These days ceramics are everywhere, from tiny figurines to large-scale vessels. We’ve noticed that artisans are producing more and more furniture pieces in clay, too. The ubiquity of ceramic reflects a passion for going back to the basics to make something new. We asked 11 contemporary designers and artists about their love for ceramic creations.

“The shape of the Oo lamp is supposed to resemble the curvature of our bodies, while the texture is similar to the imperfections of our skin,” says designer Eny Lee Parker.
“All the ceramic bases are handmade in my studio in Brooklyn. They are very unusual in size — too big for a table lamp and too small for the floor — but I like the idea of getting creative in placing objects in unexpected spaces.”

“The hexagon side table is based on Brutalist architecture, industrial processes and sculptural forms,” says Los Angeles–based artist and designer Bari Ziperstein. “A continuing series of interlocking shapes, this form can be found repeated in theme and construction in our architectural-scale planters and end tables.”
Available in several colors, the table is constructed upside-down by hand in Ziperstein’s studio. It dries for up to three weeks and is fired twice in a very controlled fashion.

“The primitive aesthetic has permeated contemporary design language as a way of reconnecting to basic forms of craft in the modern environment,” says Saša Štucin, cofounder of Soft Baroque.
“The dancing shelf, the donor skeleton, is the antithesis of this. It’s a gimmick condensed out of the Chinese manufacturing industry, with little relation to the handcrafted. The Primitive Progressive plinth is a dynamic display that reanimates and anthropomorphizes the idea of the standardized white-cube plinth.”

“This piece respects the origin and preserves the raw and natural look of the terra cotta,” says the Geneva-based French creator and designer Clément Brazille, whose work explores the potential and limits of materials. “I draw inspiration from vegetal and animal biology. Every piece from the Famille Terre collection is unique and created spontaneously.”

“This piece is a collaboration between Monty J and myself,” says Mikel Durlam. “Monty and I have worked together for the past couple of years, creating small sculptures, planters and lamps that are a synthesis of our separate interests. MM0006 reconfigures my fascination with stark porcelain, lunar shapes and vibrant metallic gold, along with Monty J’s strong interest in precarious-looking balance, sinewy insectoid legs and unexpected mixed media, such as feathers and fur.”
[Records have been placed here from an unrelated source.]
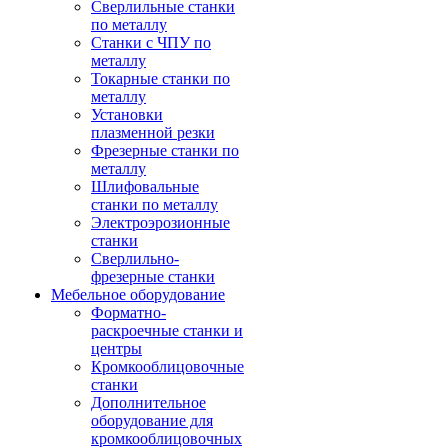
Сверлильные станки
по металлу
Станки с ЧПУ по
металлу
Токарные станки по
металлу
Установки
плазменной резки
Фрезерные станки по
металлу
Шлифовальные
станки по металлу
Электроэрозионные
станки
Сверлильно-
фрезерные станки
Мебельное оборудование
Форматно-
раскроечные станки и
центры
Кромкооблицовочные
станки
Дополнительное
оборудование для
кромкооблицовочных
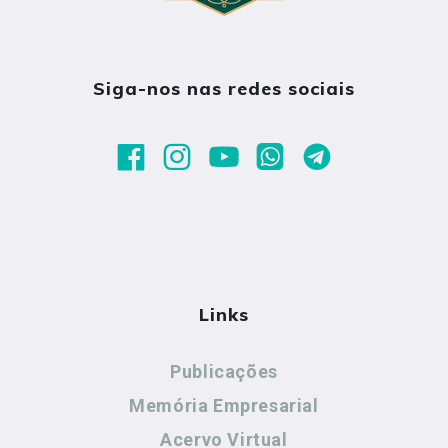
Siga-nos nas redes sociais
Links
Publicações
Memória Empresarial
Acervo Virtual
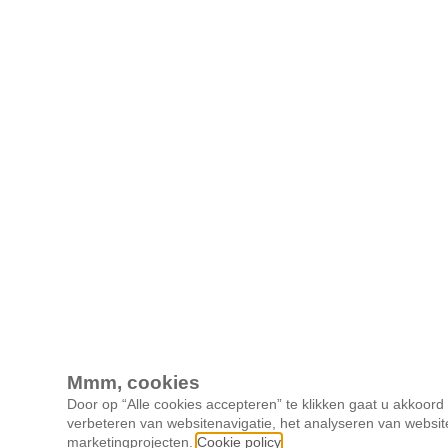
Mmm, cookies
Door op “Alle cookies accepteren” te klikken gaat u akkoor
verbeteren van websitenavigatie, het analyseren van websit
marketingprojecten.
Cookie policy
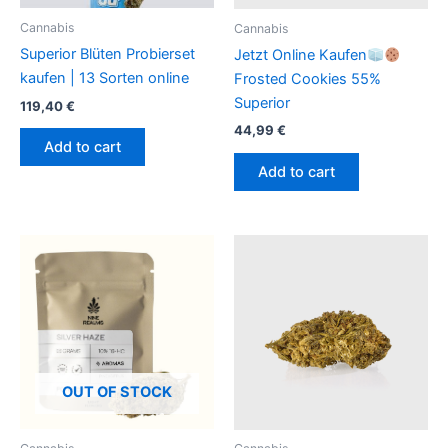
Cannabis
Cannabis
Superior Blüten Probierset
Jetzt Online Kaufen
kaufen | 13 Sorten online
Frosted Cookies 55%
Superior
119,40
€
44,99
€
Add to cart
Add to cart
OUT OF STOCK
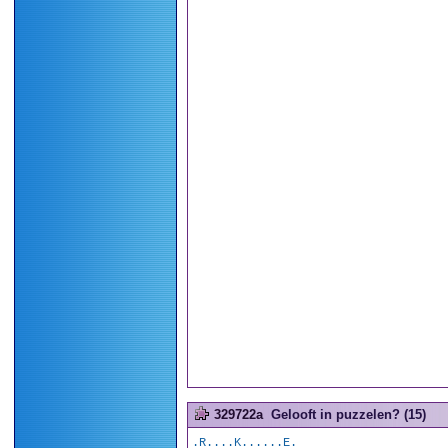
329722a
Gelooft in puzzelen? (15)
.R....K......E.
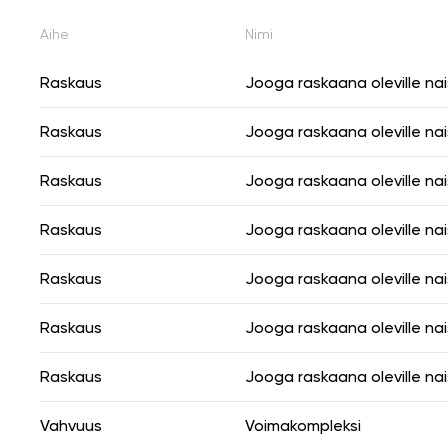
Aihe
Nimi
Raskaus
Jooga raskaana oleville nais
Raskaus
Jooga raskaana oleville nais
Raskaus
Jooga raskaana oleville nais
Raskaus
Jooga raskaana oleville nais
Raskaus
Jooga raskaana oleville nais
Raskaus
Jooga raskaana oleville nais
Raskaus
Jooga raskaana oleville nais
Vahvuus
Voimakompleksi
“This ceramic chair was created in collaboration with Robert Pulley for the inaugural opening of w/ [pronounced ‘with’], a collaborative platform that I founded in 2018 to foster new relationships between art, design and industry,” says furniture and exhibition designer Jonathan Nesci. “It has been really exciting to learn about Bob’s process and watch a master of clay realize my forms. This unique work was coil-built ceramic. It was fired and then glazed with a black copper coating.”

Mainly inspired by the earth colors of Sicily, Mattia Bonetti’s Terracotta collection also refers to the raw forms of antique furniture. Here, antique materials — such as wood, terra cotta and bronze — reach a sublime simplicity.

Born in a small village in the Eastern Cape province of South Africa, Andile Dyalvane currently lives and works in Cape Town. Inspired by the landscape of his native region and the primal elements earth, air, fire and water, Dyalvane’s ceramic pieces are connected to his African heritage. “Clay breathes,” he says. “It’s alive.”

Hervé Taquet, who lives and works in the Burgundy region of France, makes pieces inspired by the 1960s and ’70s ceramic creations of French artists such as André Aleth Masson and André Borderie. This mirror is an ode to the form and movement of Sancerre vineyards in the eastern Loire Valley.

South Korean artist Lee Hun Chung handmade this piece in his studio using a traditional glazing process that originated in the 15th century. Through his master craftsmanship and painterly approach, he achieves colors and patterns that offer new possibilities for ceramic works in a domestic setting.

“I was researching brick production in Colombia and started making terra-cotta furniture as a way of contextualizing the building material in a new way,” says New York–based artist Chris Wolston.
“Many of the factories I worked with made bricks by hand, so finger marks from the production process would often be left behind. I began noticing these finger marks around the city on the facades of buildings and on brick walls everywhere. I thought it would be nice to use this texture, with its strong reference to materiality and process, as a covering for the works similar to paint or glaze. This particular chair is from a series of ceramics I painted with bright car paints, exploring form and materiality.”